Unlike traditional banks, which have been forced to quickly update their services since the pandemic, PayPal has been able to focus its resources on strategic new product launches that serve a consumer base that has grown organically since the spring. Key among these has been the company’s launch of its own BNPL function, which allows PayPal users to finance their purchases in six installments.
This finance solution has been a winner during the pandemic, as companies such as Splitit, Klarna, and Afterpay have capitalized on the growing need for financial flexibility due to economic insecurity. Pay in 4, which is part of PayPal’s suite of Pay Later products, is available to consumers who are making purchases between $30 and $600. PayPal supports participating merchants by paying them upfront, letting users take advantage of a modern take on layaway. And, again, the function is built into an interface already used and trusted by both consumers and merchants; unlike companies such as Klarna and Afterpay, which (for now) require separate sign-ins, PayPal’s BNPL option lives in the same place as customers’ debit and credit accounts, a benefit that has proven hugely valuable for the company.
Perhaps the most significant new development for PayPal, during the pandemic, has been its implementation of QR code-enabled payments. Here, the company offers all of its built-in benefits—easy access to funds, a familiar user interface, and payment flexibility—with a new consumer and merchant priority: contactless, in-person payments. While digital wallets like Apple Pay also offer contactless payment, they do not have the seamlessness of PayPal’s trusted, widely-used interface.

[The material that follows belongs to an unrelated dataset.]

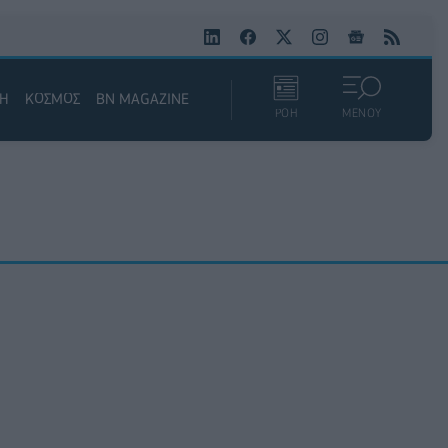
ΚΗ
ΚΟΣΜΟΣ
BN MAGAZINE
ΡΟΗ
ΜΕΝΟΥ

PayPal has been able to leapfrog other fintechs as well as big banks with the rollout of QR code payments as the most pandemic-friendly payments processor on the market. And while PayPal has only signed on one major retailer for its QR code payment option—CVS, which announced the partnership in July and rolled out the function earlier this week—all of its Venmo credit cards come QR-enabled, and any business that accepts PayPal payments can create their own QR codes within the company’s dashboard.
As the holiday season approaches, PayPal’s existing offerings and new partnerships see the company well-primed to close out 2020 on a high note. The company has an established relationship with Google Pay and is integrated into the checkout option for Facebook and Instagram’s in-app shopping options. According to a study commissioned earlier this year by the company, 57% of consumers say a merchant’s digital payment offerings affect their decision to shop with that merchant, and many merchants are recognizing that the most efficient way to reach consumers is through PayPal.